Update: Minor correction in the last two rows of the table — thanks to a comment by Michael Ludwig. I will talk about the efficiency of this and other related XPath expressions in my next post.
In my first post I provided a compact one-liner XPath expression that obtains all duplicate items in a given sequence.
Since then a number of people have contacted me, asking for an explanation what this expression means and how it is really evaluated by a compliant XPath 2.0 engine.
C. M. Sperberg-McQueen, a MIT professor and member of W3C, blogged about it:
"Dimitre’s solution is beautiful and concise: 21 characters long (longer if you use variables with names longer than singler characters), and well worth the five or ten minutes it took me to work out why it works. I won’t explain it to you, dear reader; you deserve the brief puzzlement and Aha-moment of understanding it."
"Dimitre gets my vote for this month’s best programming-language application of Strunk and White’s rule: “Omit needless words!” "
I have always admired any of Michael’s works and his high recognition is the best reward I would not have dared dreaming of.
Now that enough time has passed for anyone to try and understand how the solution works, let me explain it myself.
From the very start working on this problem I decided that a good solution must use the available standard functions on sequences.
While distinct-values() was mentioned by the OP, it is not directly useful here, as we are looking for any item that occurs more than once in the sequence.
We can eventually think of using exists() or empty(), however the one function that is most relevant to the task is index-of(). As explained in the F & O Spec.,
fn:index-of( |
$seqParam |
as xs:anyAtomicType*, |
$srchParam |
as xs:anyAtomicType) as xs:integer* | |
fn:index-of( |
$seqParam |
as xs:anyAtomicType*, |
$srchParam |
as xs:anyAtomicType, | |
$collation |
as xs:string) as xs:integer* |
Summary: Returns a sequence of positive integers giving the positions within the sequence $seqParam of items that are equal to $srchParam.

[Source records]
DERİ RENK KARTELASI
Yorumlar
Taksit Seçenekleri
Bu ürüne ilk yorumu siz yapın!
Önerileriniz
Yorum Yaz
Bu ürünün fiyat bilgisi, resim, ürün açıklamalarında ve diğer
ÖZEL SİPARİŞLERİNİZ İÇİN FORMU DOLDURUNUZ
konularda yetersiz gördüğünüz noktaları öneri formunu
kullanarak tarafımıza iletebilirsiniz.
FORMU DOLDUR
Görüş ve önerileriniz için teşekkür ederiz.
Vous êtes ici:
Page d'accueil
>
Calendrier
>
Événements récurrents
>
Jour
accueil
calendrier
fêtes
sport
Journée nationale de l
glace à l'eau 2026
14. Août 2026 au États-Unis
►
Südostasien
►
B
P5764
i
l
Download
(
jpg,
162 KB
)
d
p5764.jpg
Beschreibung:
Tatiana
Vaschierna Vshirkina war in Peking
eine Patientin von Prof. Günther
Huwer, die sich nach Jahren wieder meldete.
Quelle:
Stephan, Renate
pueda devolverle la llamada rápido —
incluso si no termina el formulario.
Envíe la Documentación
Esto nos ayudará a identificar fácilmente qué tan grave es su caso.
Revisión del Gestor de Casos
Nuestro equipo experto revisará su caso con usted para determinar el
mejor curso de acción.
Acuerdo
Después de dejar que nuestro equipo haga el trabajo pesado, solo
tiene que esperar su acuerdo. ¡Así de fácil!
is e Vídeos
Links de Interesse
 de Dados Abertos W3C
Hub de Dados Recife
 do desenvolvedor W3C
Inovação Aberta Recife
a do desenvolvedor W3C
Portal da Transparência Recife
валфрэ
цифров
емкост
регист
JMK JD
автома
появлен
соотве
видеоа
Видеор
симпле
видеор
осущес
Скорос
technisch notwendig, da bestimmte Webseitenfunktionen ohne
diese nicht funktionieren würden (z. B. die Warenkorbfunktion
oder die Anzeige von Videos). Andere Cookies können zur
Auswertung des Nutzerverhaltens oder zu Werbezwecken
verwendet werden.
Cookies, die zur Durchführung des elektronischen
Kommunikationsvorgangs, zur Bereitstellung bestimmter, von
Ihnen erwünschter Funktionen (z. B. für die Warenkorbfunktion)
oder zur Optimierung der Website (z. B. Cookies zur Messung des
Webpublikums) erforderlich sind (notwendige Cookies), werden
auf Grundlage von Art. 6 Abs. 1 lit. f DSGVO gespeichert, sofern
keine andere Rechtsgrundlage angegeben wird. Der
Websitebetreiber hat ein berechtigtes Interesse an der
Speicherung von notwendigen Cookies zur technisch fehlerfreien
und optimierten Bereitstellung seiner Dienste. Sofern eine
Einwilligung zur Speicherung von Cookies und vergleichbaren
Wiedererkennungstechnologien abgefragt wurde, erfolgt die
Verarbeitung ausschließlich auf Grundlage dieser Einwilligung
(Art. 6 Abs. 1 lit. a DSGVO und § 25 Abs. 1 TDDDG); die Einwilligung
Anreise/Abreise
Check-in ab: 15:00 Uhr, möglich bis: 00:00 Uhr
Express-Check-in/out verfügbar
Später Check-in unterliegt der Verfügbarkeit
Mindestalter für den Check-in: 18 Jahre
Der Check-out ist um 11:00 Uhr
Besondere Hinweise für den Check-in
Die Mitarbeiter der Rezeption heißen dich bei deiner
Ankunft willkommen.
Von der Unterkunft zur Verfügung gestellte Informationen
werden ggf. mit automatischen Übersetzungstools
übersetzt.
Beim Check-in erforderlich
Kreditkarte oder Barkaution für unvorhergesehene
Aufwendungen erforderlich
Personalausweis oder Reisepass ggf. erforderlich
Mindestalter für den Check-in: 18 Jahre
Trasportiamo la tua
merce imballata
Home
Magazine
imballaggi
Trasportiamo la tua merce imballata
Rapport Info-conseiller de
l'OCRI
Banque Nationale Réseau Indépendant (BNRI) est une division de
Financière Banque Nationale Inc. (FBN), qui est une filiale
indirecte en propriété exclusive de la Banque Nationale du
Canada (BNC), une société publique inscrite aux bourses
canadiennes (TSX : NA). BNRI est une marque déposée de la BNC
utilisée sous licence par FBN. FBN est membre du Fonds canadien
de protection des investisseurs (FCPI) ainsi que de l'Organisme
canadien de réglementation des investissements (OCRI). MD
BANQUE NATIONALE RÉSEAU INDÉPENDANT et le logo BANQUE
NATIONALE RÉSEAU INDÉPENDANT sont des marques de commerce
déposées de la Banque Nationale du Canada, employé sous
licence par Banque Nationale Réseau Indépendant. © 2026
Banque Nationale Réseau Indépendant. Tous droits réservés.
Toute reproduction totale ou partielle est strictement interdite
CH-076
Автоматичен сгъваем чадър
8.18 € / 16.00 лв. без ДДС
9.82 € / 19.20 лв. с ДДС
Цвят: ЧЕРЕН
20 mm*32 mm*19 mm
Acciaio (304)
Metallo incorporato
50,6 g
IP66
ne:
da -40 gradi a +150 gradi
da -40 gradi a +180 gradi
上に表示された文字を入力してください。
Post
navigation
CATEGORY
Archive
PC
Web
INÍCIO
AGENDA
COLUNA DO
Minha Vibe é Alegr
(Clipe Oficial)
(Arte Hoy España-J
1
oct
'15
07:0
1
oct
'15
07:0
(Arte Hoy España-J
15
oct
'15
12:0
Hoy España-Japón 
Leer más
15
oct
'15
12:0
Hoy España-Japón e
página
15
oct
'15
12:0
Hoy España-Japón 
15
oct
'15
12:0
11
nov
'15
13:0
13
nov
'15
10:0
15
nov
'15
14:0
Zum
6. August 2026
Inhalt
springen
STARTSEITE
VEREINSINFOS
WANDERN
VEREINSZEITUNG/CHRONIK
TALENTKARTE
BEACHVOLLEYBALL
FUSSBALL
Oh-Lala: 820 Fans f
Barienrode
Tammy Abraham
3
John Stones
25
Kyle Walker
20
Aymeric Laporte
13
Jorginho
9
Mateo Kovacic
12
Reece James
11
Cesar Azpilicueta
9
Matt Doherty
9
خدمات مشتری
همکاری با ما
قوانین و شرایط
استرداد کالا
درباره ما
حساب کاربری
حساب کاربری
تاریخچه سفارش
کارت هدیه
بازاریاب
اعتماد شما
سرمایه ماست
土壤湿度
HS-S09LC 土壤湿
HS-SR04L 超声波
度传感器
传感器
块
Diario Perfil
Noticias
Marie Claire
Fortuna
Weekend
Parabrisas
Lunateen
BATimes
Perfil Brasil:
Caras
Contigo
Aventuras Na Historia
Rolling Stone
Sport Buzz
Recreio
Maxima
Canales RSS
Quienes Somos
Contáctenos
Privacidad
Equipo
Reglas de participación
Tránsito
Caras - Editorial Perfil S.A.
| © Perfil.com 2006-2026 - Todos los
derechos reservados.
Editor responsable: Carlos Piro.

[Prompt 1]
In the XPath post, which standard function is named as the one most relevant to the task?
[Prompt 2]
Copy the passage of the XPath post between "In my first" and "XPath 2.0 engine.", inclusive, word for word.

[Task result 1]
index-of()

[Task result 2]
In my first post I provided a compact one-liner XPath expression that obtains all duplicate items in a given sequence.
Since then a number of people have contacted me, asking for an explanation what this expression means and how it is really evaluated by a compliant XPath 2.0 engine.